Which meter should I use for night architecture shootings ?greenspun.com : LUSENET : Large format photography : One Thread
I'm starting to do night shots about architecture in particular. I use ( most of the time 100 ISO chrome films ) and long time exposures, from 10 sec. to 5 minutes...
I was told Minolta's spotmeters would be a good thing. Whats is your opinion ? What about Minolta Spotmeter M ( cheap but old ! ) vs Spotmeter F ( expensive and recent )??
How do I get the correct exposure in a global dark scene which has some bright spots ( such as lit windows in a dark outside building..)
Thank you to all of you for their helful contributions !
Bruce Barelly - France
-- Bruce Barelly (firstname.lastname@example.org), April 23, 2001
I have used a spotmeter F by Minolta for over 10 years and would not change it. The unit isaccurate and easy to use. As for the scene you mentioned, in b/w I would meter the dark area I want shadow in, push A and measure the highlight area to determine the dynamic range of the scene. Then I would determine exposure for the shadow area and use the dynamic range to figure out development. Since your developing alterations are reduced with chromes, I would average the scene's brights and lows. Or if possible make two exact images, one exposed for the shadows, 1 for the highlights, scan theme and paste them together in photoshop. Bob
-- Bob Moulton (email@example.com), April 23, 2001.
concerning the windows, best thing is to have somebody turn them off during your long exposure. another thing that works really well is double exposure where you take a very short exposure just a the moment before it gets dark, and then your time exposure after it gets dark. You will get some detail that you would not otherwise get, but also get the feeling of darkness with the lights, etc. Kevin
-- Kevin Kolosky (firstname.lastname@example.org), April 23, 2001.
Any meter, Minolta, Gossen, Sekonic, once calibrated can do a good job. The matter is where to point it! Get a system, incident or reflected light, make some tests on exposure range and reciprocity, try to keep a routine on metering methods. When dealing with long exposure range, commom trouble with mixed lights, it may be a good idea to let each one goes for a differente exposure time. This way you can even change corrective filter for each light source. Of course, an assistance is welcome, otherwise you'll be running a lot. Good work.
-- Cesar Barreto (email@example.com), April 23, 2001.

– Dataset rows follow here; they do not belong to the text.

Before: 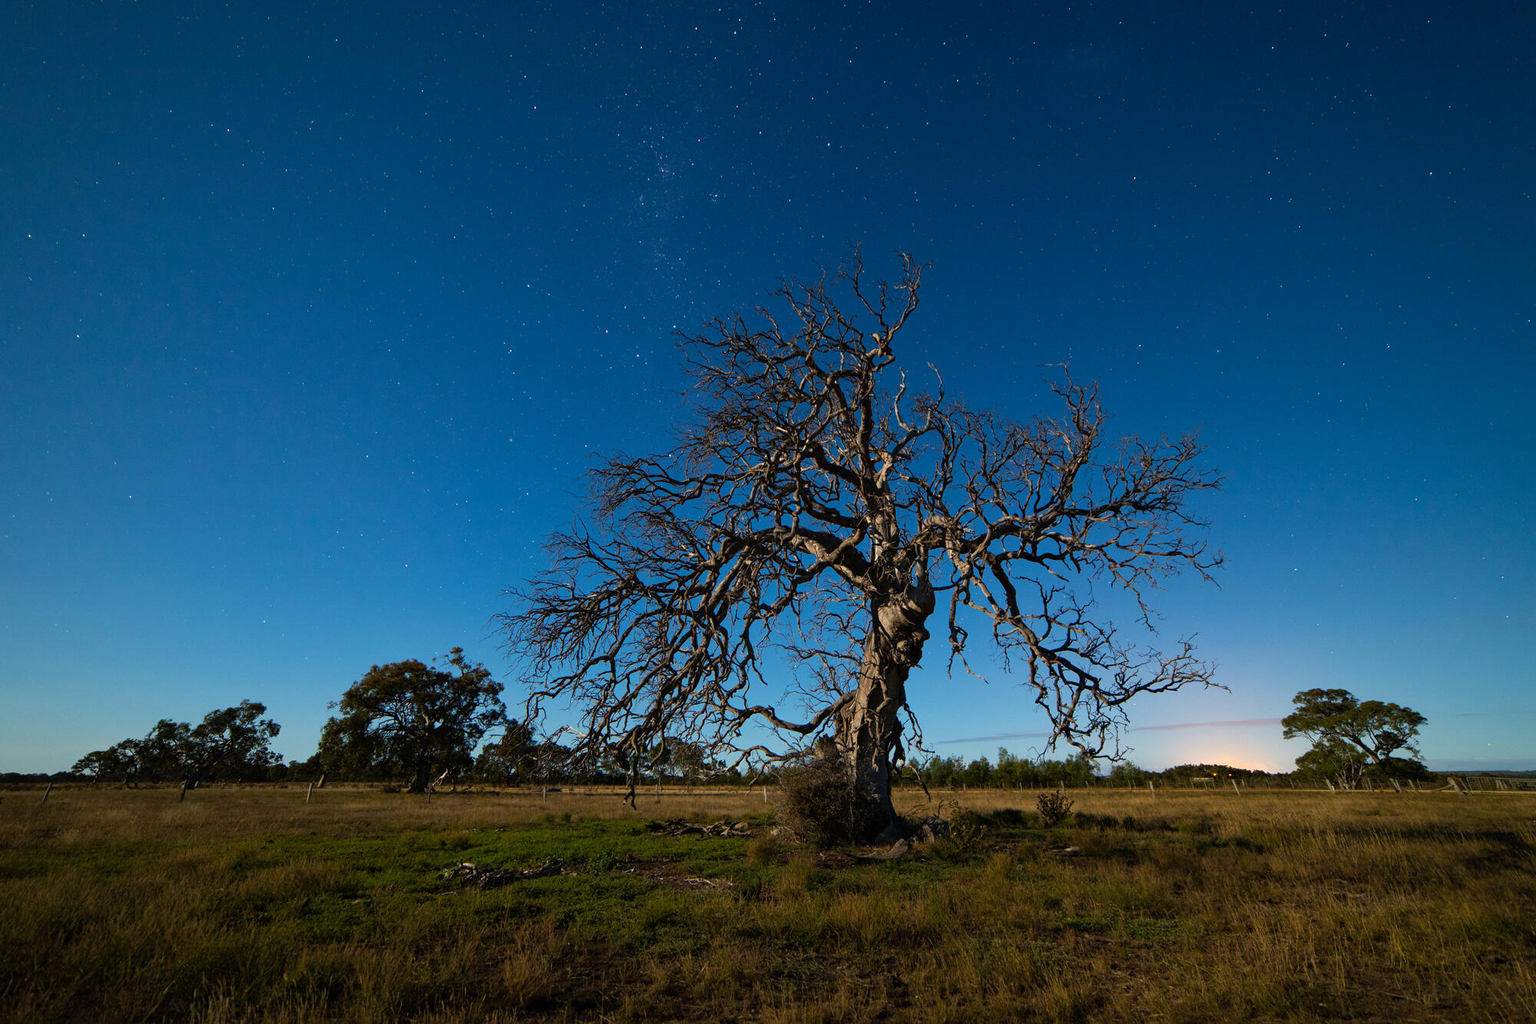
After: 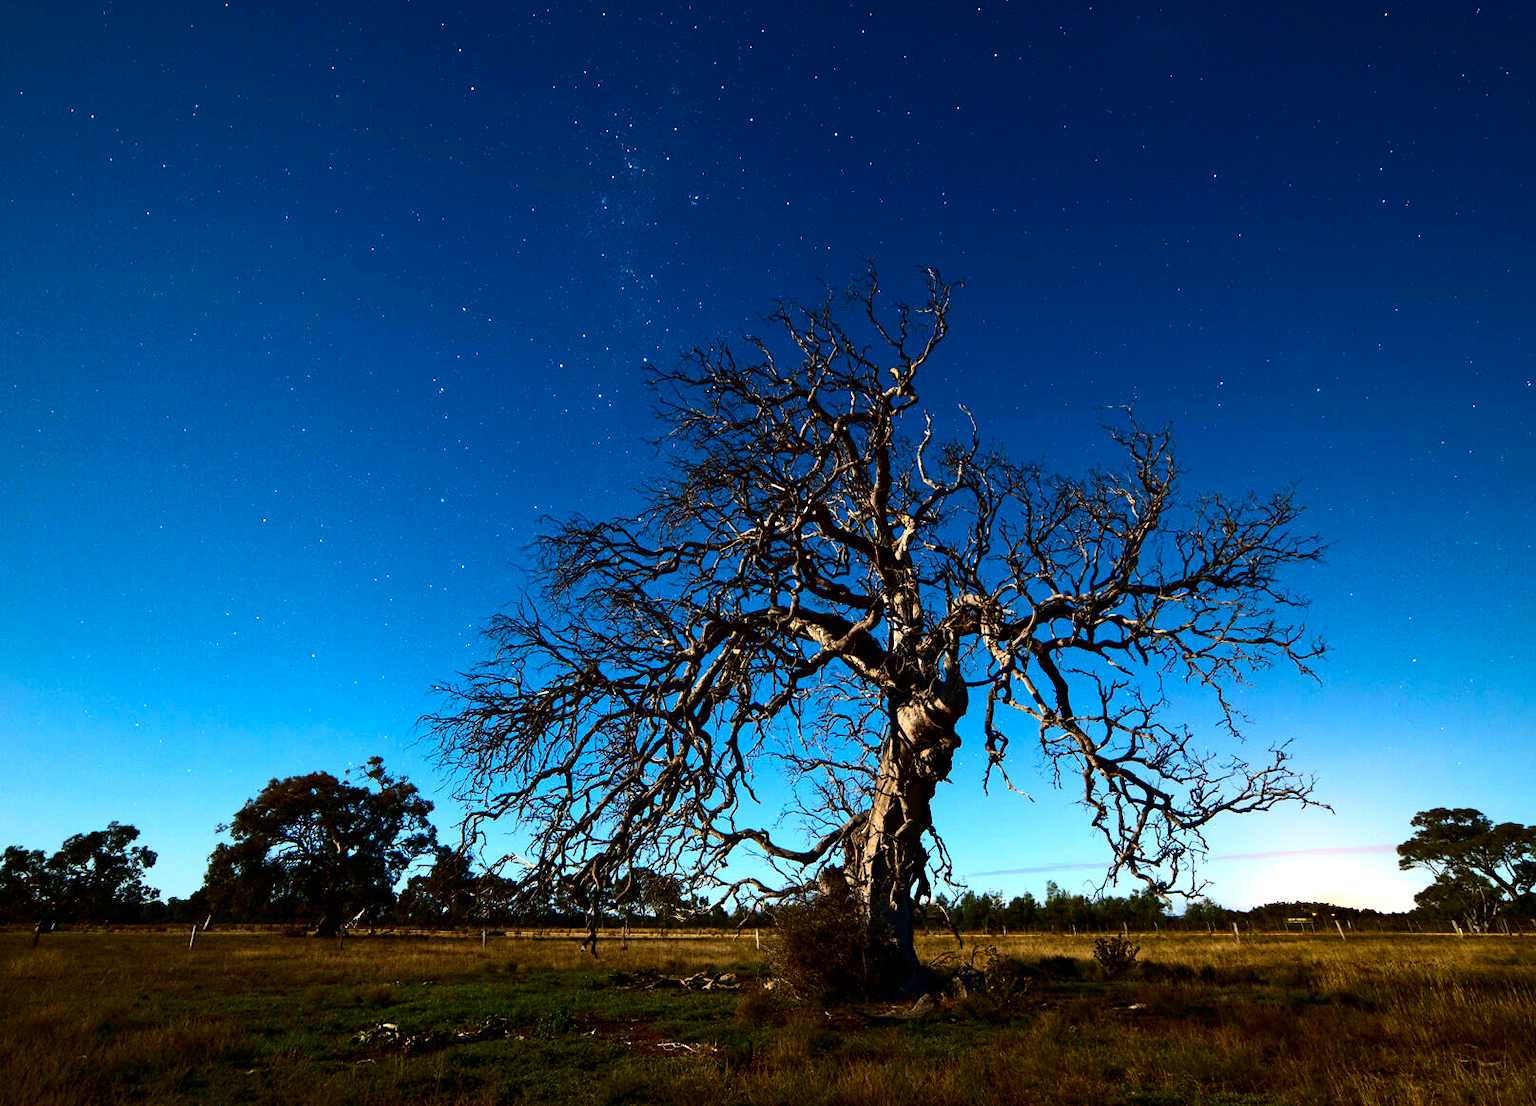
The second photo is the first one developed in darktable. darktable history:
crop: left 10.009%, top 3.592%, right 9.234%, bottom 9.161%
exposure: exposure 0.946 EV, compensate highlight preservation false
contrast brightness saturation: contrast 0.244, brightness -0.232, saturation 0.136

There is a wonderful available light calculator in the Kodak Professional Photo Guide (at least in the older one that I have) and it gives examples of many different kinds of difficult to meter scenes. This will work better than any meter I can think of and be a lot cheaper.
-- David Grandy (firstname.lastname@example.org), April 24, 2001.
Which meter to use is a personal preference. You can use any meter. Your practice and experience will help you determining how to get the exposure you want to get. There is an old saying: there is no correct exposure, but there is perfect exposure. A perfect exposure is the exposure you want to get and you get it on film. I use on old Gossen Profisix meter with a 15 degree attachment for night scences. My Sekonic 508 is modern meter, but not very good in low light conditions.
-- Geoffrey Chen (DB45TEK@AOL.COM), April 24, 2001.
I like what you said about the meters...maybe the best meter is my eyes...
Other people said that the perfect exposure can be obtained by exposing several times ,several ways...
I'll do that then, since I can not really afford the spotmeter. I'll be bracketing a bit... ; )
Thanx to 'ya all !
-- Bruce Barelly (email@example.com), April 25, 2001.
The Gossen Luna-Pro can be purchased for less than $100 used in the States. It is one of the most sensitive I know for low light situations. (Older ones will need a battery upgrade from Gossen.)
That meter, an exposure guide and a little bracketing should do the trick.
-- Bob Eskridge (firstname.lastname@example.org), April 25, 2001.
a spot meter is always a good instrument to cheque the contrast of the different lights, but of course, the experience make a lot of it. when having a "closed" f-stop, its a cigarette.